Jana is another of the large multidisciplinary schools in Spain. The School started in Madrid in 2000 and currently has four offices in the Community of Madrid and ten in different Spanish cities, five of which will soon open in September 2021. In 2017 Jana México was inaugurated and in 2020 Jana Ecuador joined and openings are already planned in Miami and Boston.
A group of students from an intensive summer course at the Jana school.JANA
One of the things that most exemplifies the high level of musical teaching in Spain is that there is no longer only transfer of students from here to other markets, it is that foreign students come to study at our schools. This is the case of Jana, who has agreements with Emerson College (Boston) and AMDA (New York).

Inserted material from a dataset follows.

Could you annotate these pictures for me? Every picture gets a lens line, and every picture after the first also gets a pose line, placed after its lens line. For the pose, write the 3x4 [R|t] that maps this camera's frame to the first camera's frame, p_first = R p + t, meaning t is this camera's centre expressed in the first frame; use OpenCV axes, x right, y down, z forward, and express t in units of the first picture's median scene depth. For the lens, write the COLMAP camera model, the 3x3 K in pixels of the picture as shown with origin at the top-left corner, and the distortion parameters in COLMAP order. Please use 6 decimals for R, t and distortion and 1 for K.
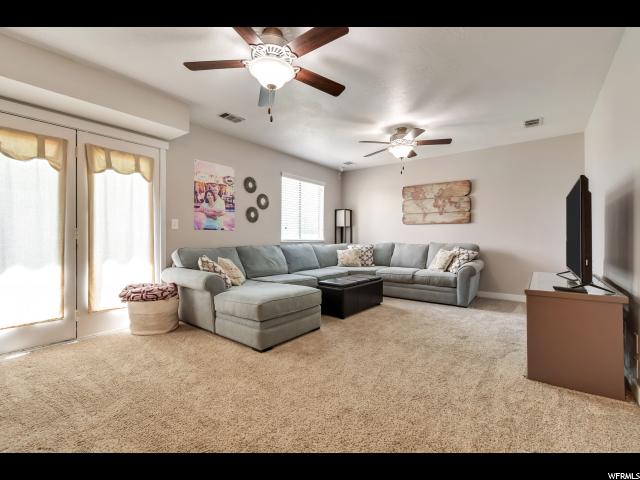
lens RADIAL K [[294.3, 0, 322.7], [0, 294.3, 237.9], [0, 0, 1]] dist [0.002983, -0.000362]
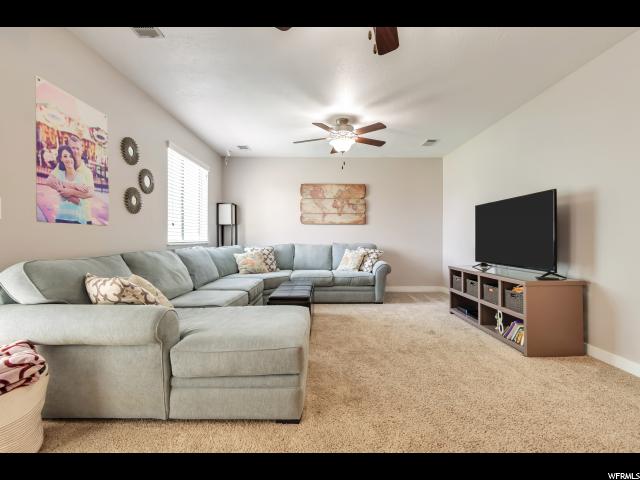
lens RADIAL K [[294.3, 0, 322.7], [0, 294.3, 237.9], [0, 0, 1]] dist [0.002983, -0.000362]
pose [[0.777232, -0.000938, 0.629214, -0.311347], [0.002899, 0.999994, -0.002091, 0.000963], [-0.629208, 0.003450, 0.777229, 0.271282]]
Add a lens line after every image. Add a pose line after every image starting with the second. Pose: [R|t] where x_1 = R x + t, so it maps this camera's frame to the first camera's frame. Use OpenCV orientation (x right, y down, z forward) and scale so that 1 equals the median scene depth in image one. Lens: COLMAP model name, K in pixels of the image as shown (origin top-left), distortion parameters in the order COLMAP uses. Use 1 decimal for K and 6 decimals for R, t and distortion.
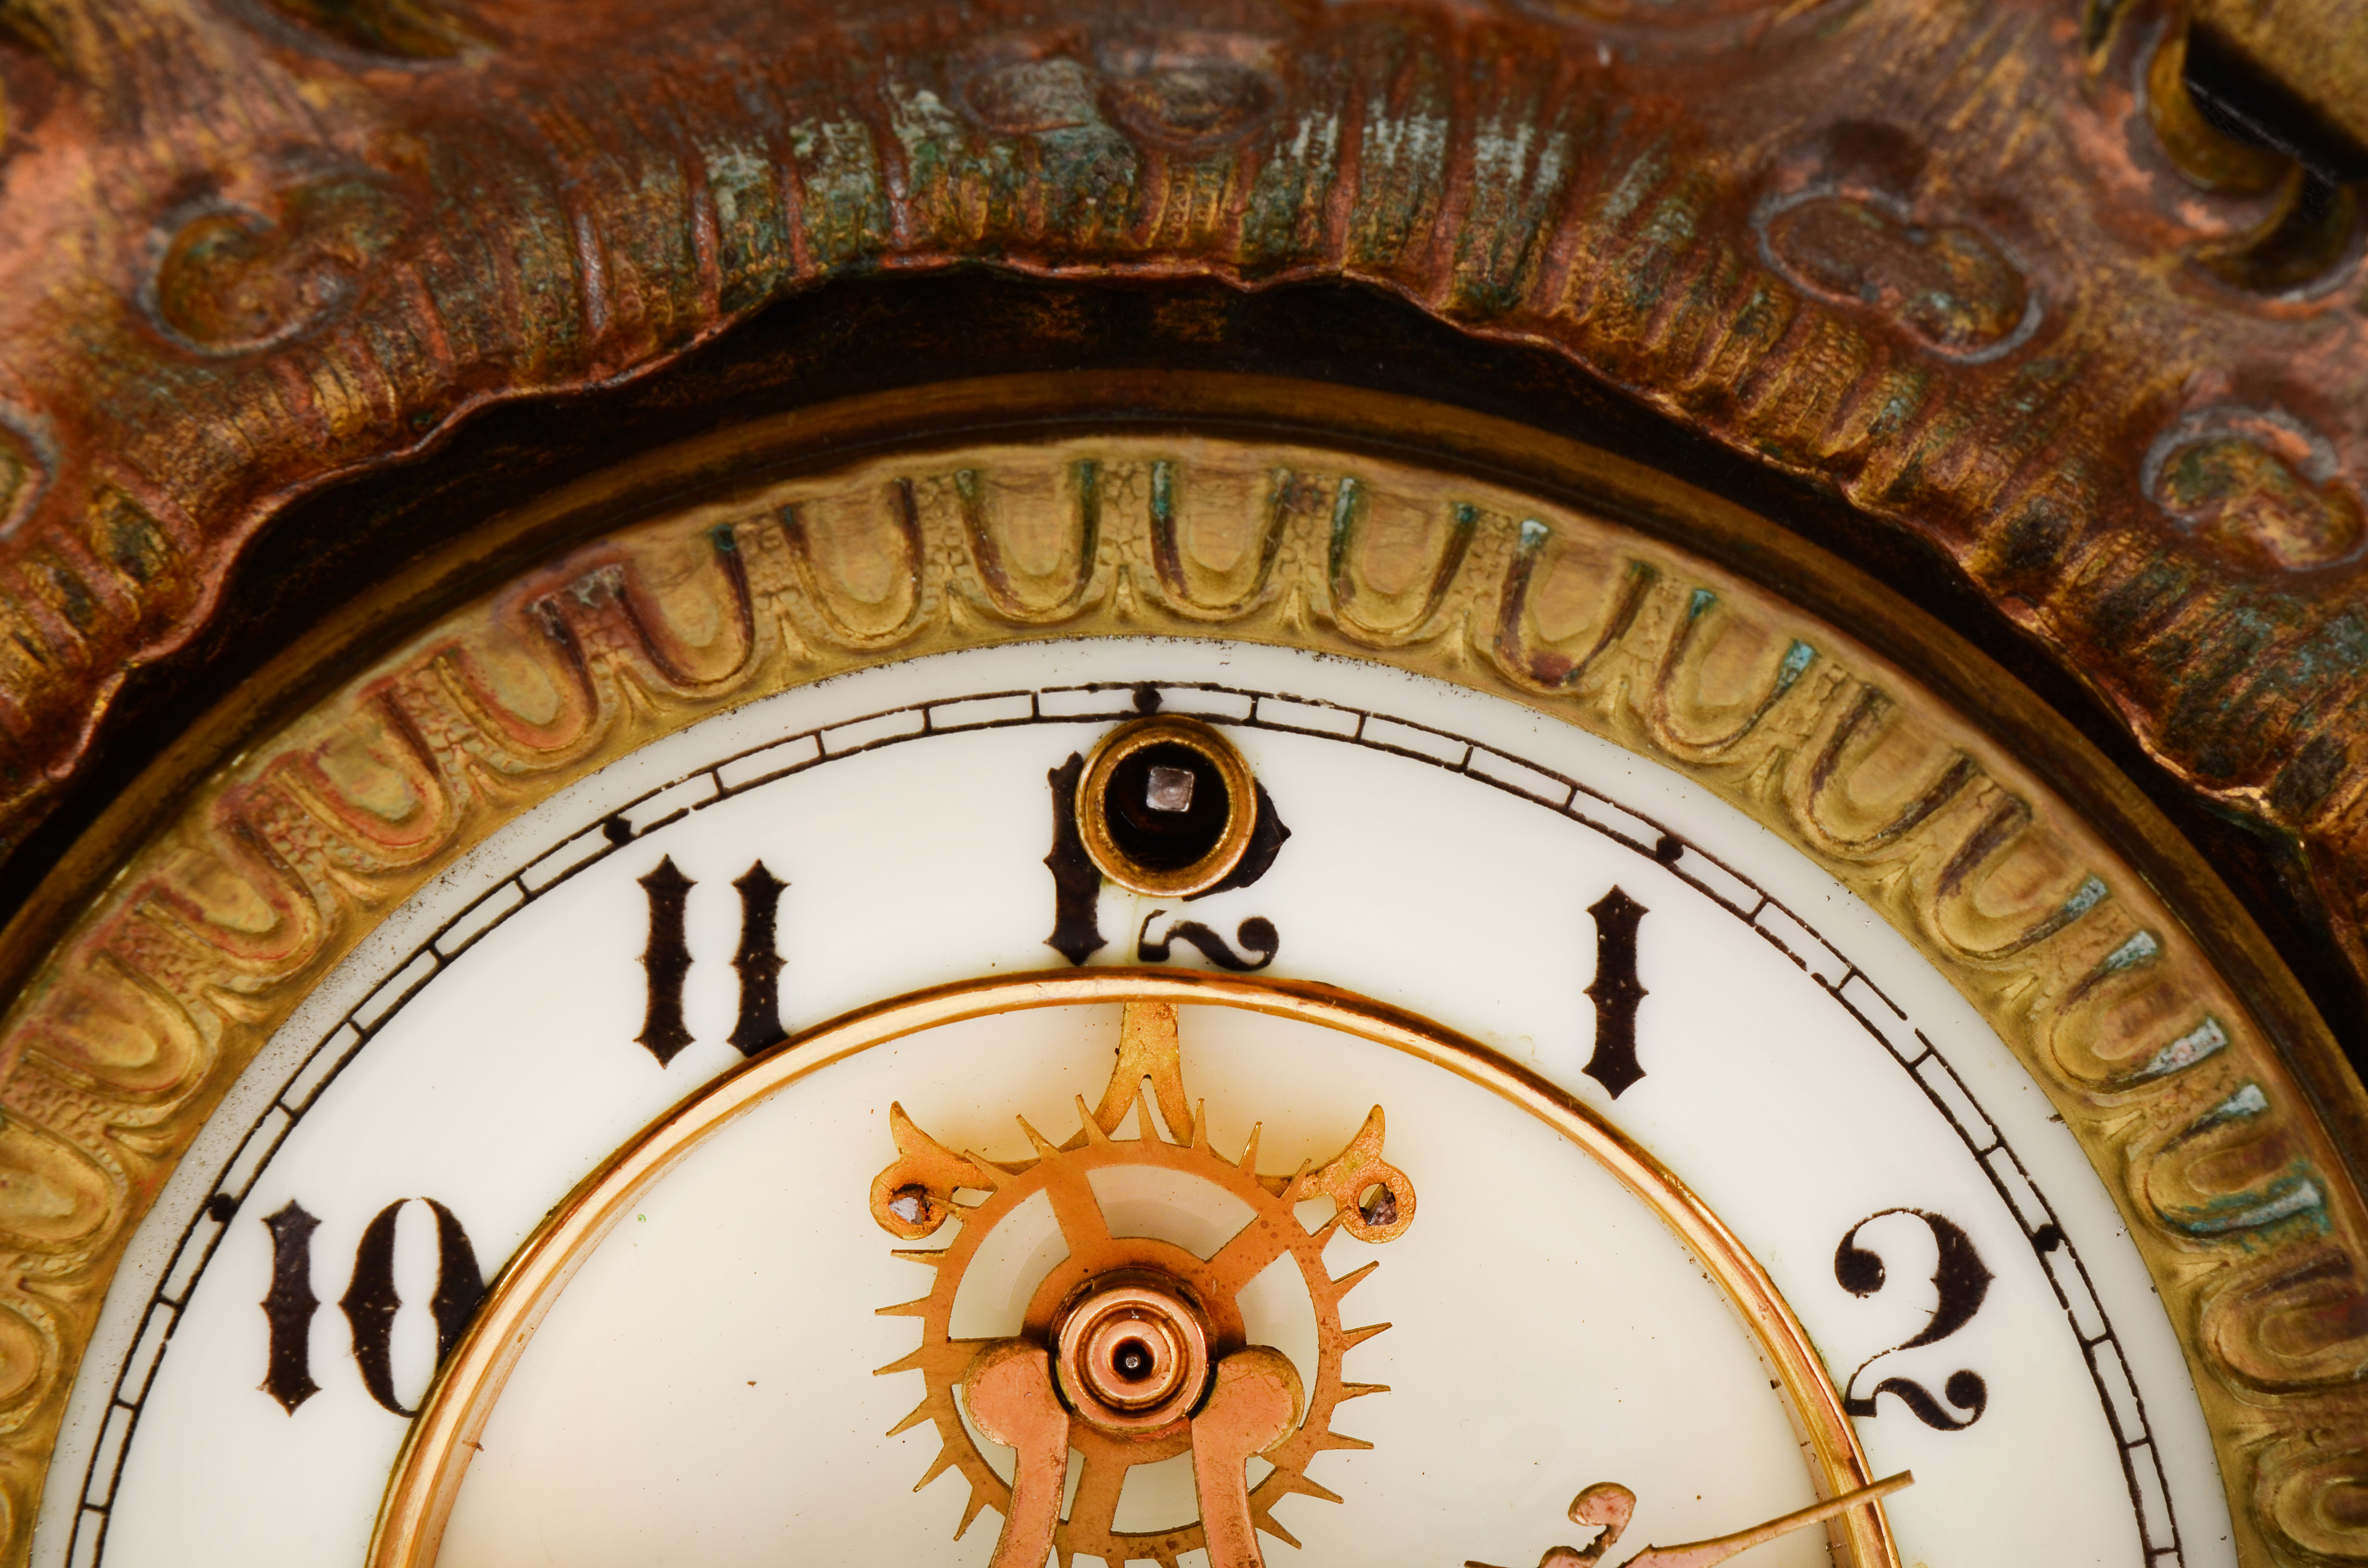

Jana is also preparing a big move, as she will soon open her facilities in the vicinity of the Bankia Príncipe Pío Grand Theater, with whom it will partner in conjunction with the Professional Performing Arts School of New York to be its first headquarters in Europe. The idea is to organize exchanges with young talents so that they can go to study in NY and vice versa.
Andrés De Santiago, CEO of JANA makes it clear that the growth in demand for this type of training “It has been exponential and I think it has a lot to do with the rise of musicals and maybe also because of the television series. “Only in Jana there are currently about 1,000 students.
Jana Junior teaches to children between 6 and 16 years old and not only to those who want to dedicate themselves professionally to musicals. “Many parents seek to complete the training of their children through the performing arts, because these make it easier for you to better manage your communication skills, teamwork, improvisation … many tools that are put into operation in these disciplines”, he explains and add that “The training given in schools is complemented”.
Many girls and some adults
At the moment, the profiles of the students are very decanted: “Between 70 or 60%” of the students are girls.
For those who do want to dedicate themselves to musicals, there is a three-year diploma in Dramatic Art in this school, whose students usually end up working on the musicals of the production company Jana. “We make a selection to enter the diploma and we only admit 20 students each year”, explains Andrés De Santiago.
But living a musical, learning to dance, sing and interpret is not just for children. “There is an increasing demand for adults and we have groups of people who instead of going to play paddle tennis or do sports, they do musical classes, “reveals the CEO. Those classes arose exclusively from demand and now there are 5 groups already in operation.
In Spain we have a very good level of musicals and in training we are “beginning to be very competitive”. Jana, for example, has an agreement with EMERSON University, which has four theaters in Boston. “They send us their students who know Spanish and the training we give them counts as official credits there and that’s because the training we give them is good, “explains Andrés De Santiago.
And it is that Castilian is an important element, more and more, in the performing arts. “Castilian is an increasingly important asset, especially in the United States and that is the cradle of musicals. Very interesting synergies are taking place “, explains the Jana manager.
The reverse also happens: English is very important in this industry. “The the vast majority of our students at Jana practice in English and once a month they have an exam which is a concert and it is compulsory to sing in English “.